29 Mars 2008
Port Louis — Des Anjouanais ont manifesté jeudi pour réclamer l'extradition du colonel rebelle. L'armée les a refoulés à coups de gaz lacrymogène.
Le président d'Anjouan, une île des Comores, sera jugé samedi en comparution immédiate devant le tribunal de Saint-Denis de La Réunion, a déclaré hier le procureur de la République de Saint-Denis, François Muguet. Le colonel Mohamed Bacar sera présenté à la barre du tribunal correctionnel avec 22 autres militaires qui l'ont accompagné dans sa fuite de l'île d'Anjouan. Tous ont été mis en examen pour «entrée irrégulière sur le territoire français et infractions à la législation sur les armes de guerre : importation, transport et détention», a précisé le procureur, ajoutant que «la peine encourue est de cinq ans».
Le président d'Anjouan a pris la fuite vers Mayotte mardi après avoir été délogé par une opération militaire de l'Union africaine.

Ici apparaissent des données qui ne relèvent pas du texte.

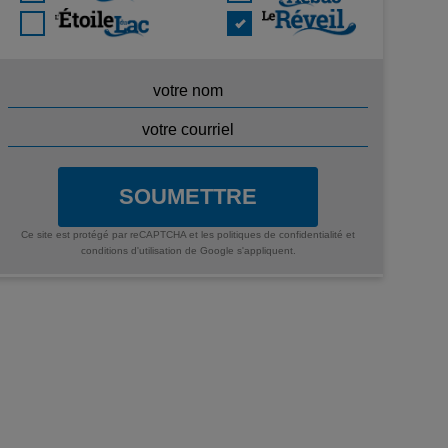
SOUMETTRE
Ce site est protégé par reCAPTCHA et les
politiques de confidentialité
et
conditions d'utilisation
de Google s'appliquent.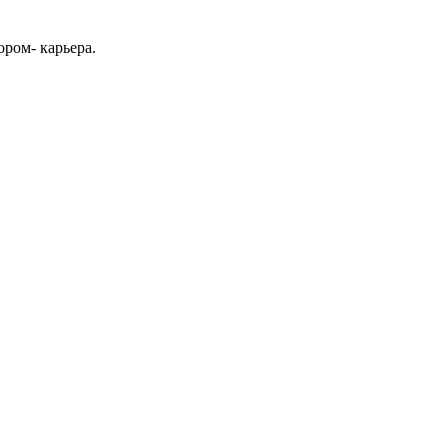
тором- карьера.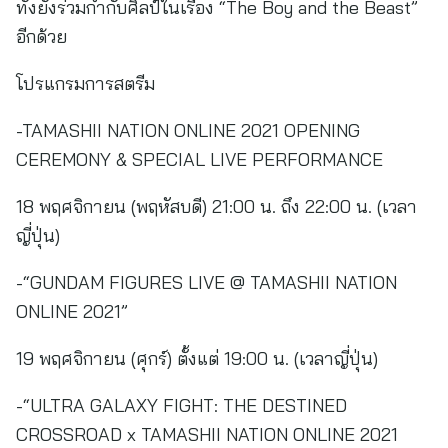
ทั้งยังร่วมกำกับศิลป์ในเรื่อง “The Boy and the Beast”
อีกด้วย
โปรแกรมการสตรีม
-TAMASHII NATION ONLINE 2021 OPENING
CEREMONY & SPECIAL LIVE PERFORMANCE
18 พฤศจิกายน (พฤหัสบดี) 21:00 น. ถึง 22:00 น. (เวลา
ญี่ปุ่น)
-“GUNDAM FIGURES LIVE @ TAMASHII NATION
ONLINE 2021”
19 พฤศจิกายน (ศุกร์) ตั้งแต่ 19:00 น. (เวลาญี่ปุ่น)
-“ULTRA GALAXY FIGHT: THE DESTINED
CROSSROAD x TAMASHII NATION ONLINE 2021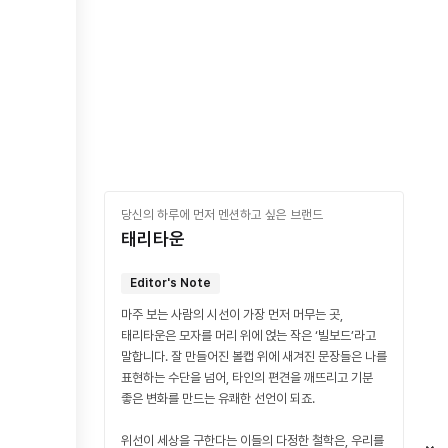
당신의 하루에 먼저 멘션하고 싶은 브랜드
태리타운
Editor's Note
마주 보는 사람의 시선이 가장 먼저 머무는 곳,
태리타운은 모자를 머리 위에 얹는 작은 ‘빌보드’라고
말합니다. 잘 만들어진 볼캡 위에 새겨진 문장들은 나를
표현하는 수단을 넘어, 타인의 편견을 깨뜨리고 기분
좋은 변화를 만드는 유쾌한 선언이 되죠.
위선이 세상을 구한다는 이들의 다정한 철학은, 우리를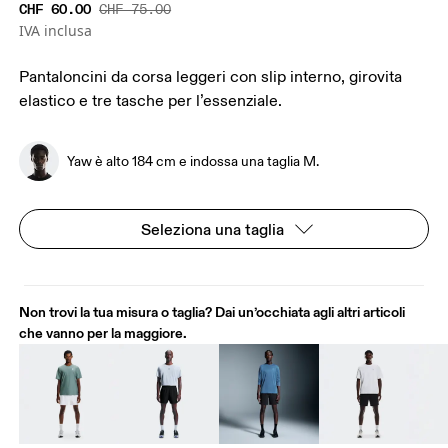
CHF 60.00
CHF 75.00
IVA inclusa
Pantaloncini da corsa leggeri con slip interno, girovita
elastico e tre tasche per l’essenziale.
Yaw è alto 184 cm e indossa una taglia M.
Seleziona una taglia
Non trovi la tua misura o taglia? Dai un’occhiata agli altri articoli
che vanno per la maggiore.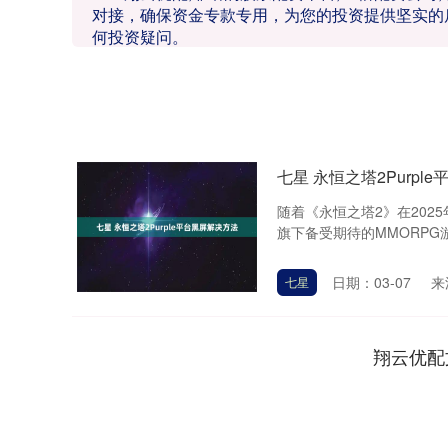
对接，确保资金专款专用，为您的投资提供坚实的
何投资疑问。
七星 永恒之塔2Purpl
随着《永恒之塔2》在2025
旗下备受期待的MMORPG游
日期：03-07
来
七星
翔云优配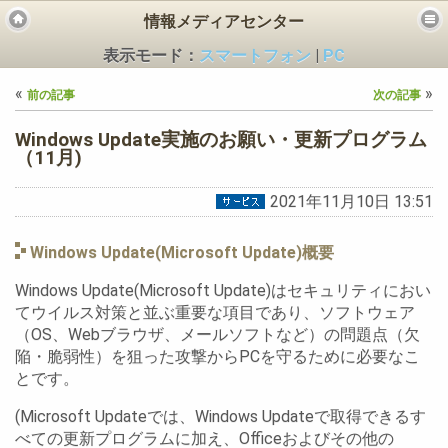
情報メディアセンター
表示モード：
スマートフォン
|
PC
«
»
前の記事
次の記事
Windows Update実施のお願い・更新プログラム
（11月)
2021年11月10日 13:51
ビス
Windows Update(Microsoft Update)概要
Windows Update(Microsoft Update)はセキュリティにおい
てウイルス対策と並ぶ重要な項目であり、ソフトウェア
（OS、Webブラウザ、メールソフトなど）の問題点（欠
陥・脆弱性）を狙った攻撃からPCを守るために必要なこ
とです。
(Microsoft Updateでは、Windows Updateで取得できるす
べての更新プログラムに加え、Officeおよびその他の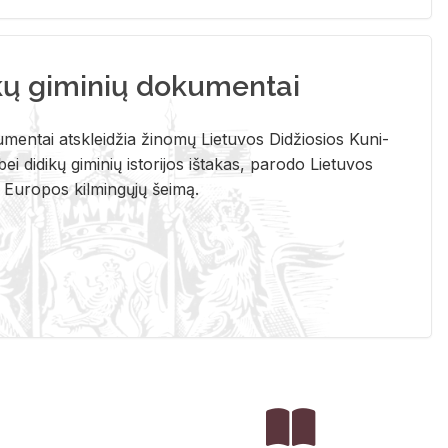
kų giminių dokumentai
u­men­tai at­sklei­džia ži­no­mų Lie­tu­vos Di­džio­sios Ku­ni­
ei di­di­kų gi­mi­nių is­to­ri­jos iš­ta­kas, pa­ro­do Lie­tu­vos
į Eu­ro­pos kil­min­gų­jų šei­mą.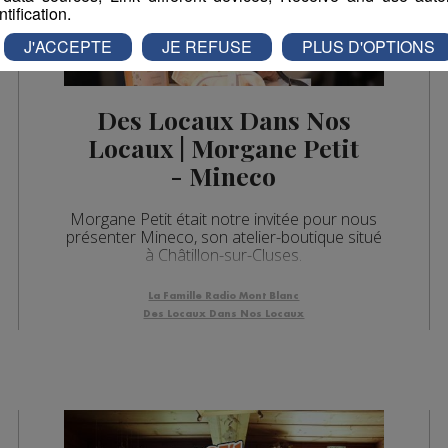
ntification.
J'ACCEPTE
JE REFUSE
PLUS D'OPTIONS
Des Locaux Dans Nos
Locaux | Morgane Petit
- Mineco
Morgane Petit était notre invitée pour nous
présenter Mineco, son atelier-boutique situé
à Châtillon-sur-Cluses.
La Famille Radio Mont Blanc
Des Locaux Dans Nos Locaux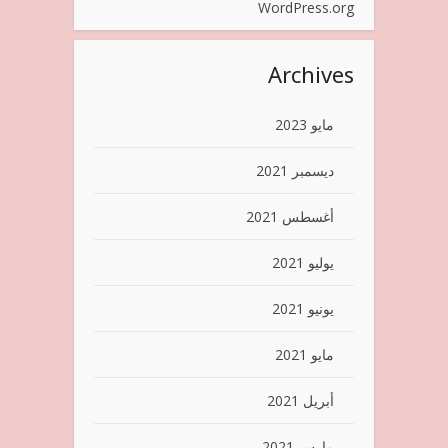
WordPress.org
Archives
مايو 2023
ديسمبر 2021
أغسطس 2021
يوليو 2021
يونيو 2021
مايو 2021
أبريل 2021
مارس 2021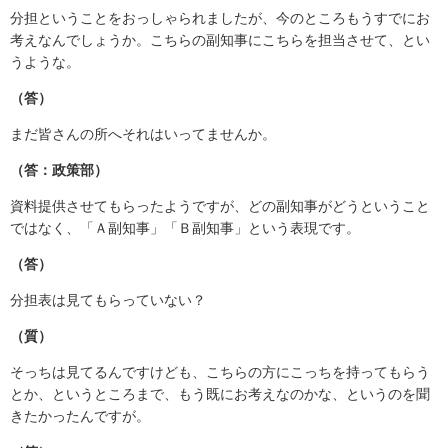
分担ということをおっしゃられましたが、今のところもうすでにお
考えなんでしょうか。こちらの副知事にこちらを担当させて、とい
うような。
（答）
まだ皆さんの所へそれはいってませんか。
（答：政策部）
資料提供させてもらったようですが、どの副知事がどうということ
ではなく、「Ａ副知事」「Ｂ副知事」という表現です。
（答）
分担表は見てもらっていない？
（質）
そっちは見てるんですけども、こちらの方にこっちを持ってもらう
とか、というところまで、もう既にお考えなのかな、というのを聞
きたかったんですが。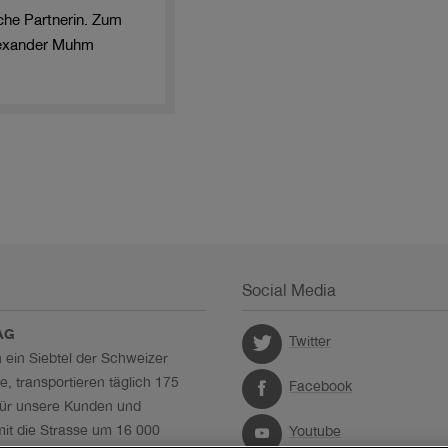
che Partnerin. Zum
Alexander Muhm
Social Media
AG
Twitter
n ein Siebtel der Schweizer
, transportieren täglich 175
Facebook
für unsere Kunden und
mit die Strasse um 16 000
Youtube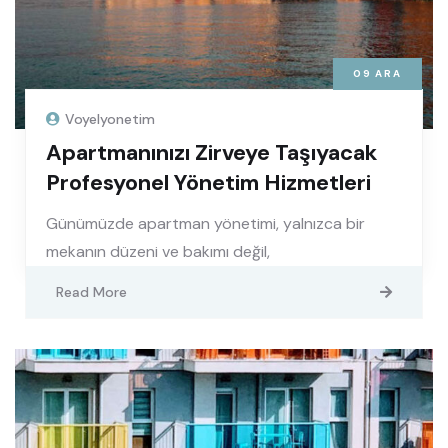
09
ARA
Voyelyonetim
Apartmanınızı Zirveye Taşıyacak
Profesyonel Yönetim Hizmetleri
Günümüzde apartman yönetimi, yalnızca bir
mekanın düzeni ve bakımı değil,
Read More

Jeudi, des forces militaires de La Réunion ont prêté main forte aux autorités de Mayotte, avec pour mission de ramener Mohamed Bacar en Transall pour être remis entre les mains de la justice. Dès son arrivée dans la nuit de jeudi à vendredi, le colonel et 22 militaires ont été placés en garde à vue à Saint-Denis. Le choix de la comparution immédiate des 23 hommes s'est imposé pour «satisfaire à la fois à la demande légitime des autorités des Comores et des autorités françaises» et participer «au rétablissement de la paix à Mayotte», a expliqué François Muguet. Jeudi soir, à Mayotte, le transfert du colonel Bacar vers La Réunion a provoqué de violentes manifestations faisant plusieurs blessés.
Ce que souhaite la France
Les comparutions immédiates devraient débuter à 11 heures ce matin. Mohamed Bacar pourra cependant «demander un délai supplémentaire de quinze jours au tribunal» pour préparer sa défense, a ajouté le procureur. La demande d'asile politique du colonel Bacar «ne rentre pas en ligne de compte», a encore précisé François Muguet. Le procureur suit la procédure puisqu'il assure également ne pas avoir «de mandat d'arrêt de la part des Comores sur son bureau».

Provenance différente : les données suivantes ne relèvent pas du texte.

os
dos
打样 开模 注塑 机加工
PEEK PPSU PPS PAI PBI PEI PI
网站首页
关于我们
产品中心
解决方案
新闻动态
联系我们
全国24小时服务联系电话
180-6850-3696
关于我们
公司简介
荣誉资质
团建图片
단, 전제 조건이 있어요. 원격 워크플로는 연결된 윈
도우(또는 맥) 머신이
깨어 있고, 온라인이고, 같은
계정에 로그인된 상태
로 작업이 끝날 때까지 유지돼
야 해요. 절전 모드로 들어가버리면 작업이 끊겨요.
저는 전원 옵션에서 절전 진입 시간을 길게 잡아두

Le ministre français de la Défense, Hervé Morin, a déclaré hier que des discussions étaient engagées sur une possible extradition du colonel Mohamed Bacar, ex-homme fort d'Anjouan. Interrogé sur France Inter, Hervé Morin a répondu : «On verra bien. M. Bacar est à La Réunion et maintenant des discussions sont engagées.» Il a par ailleurs affirmé que l'intervention des troupes de l'Union africaine pour chasser d'Anjouan le colonel putschiste et ses fidèles «correspond à ce que souhaite la France». «La France souhaite que les Africains prennent en main les conditions de leur stabilité, les opérations de maintien de la paix.»
Le gouvernement comorien n'a pas reconnu la réélection en mai 2007 de l'homme fort d'Anjouan, qui avait fait un coup d'Etat en 2001 avant d'être élu président en 2002. Bacar revendiquait depuis l'indépendance de l'île.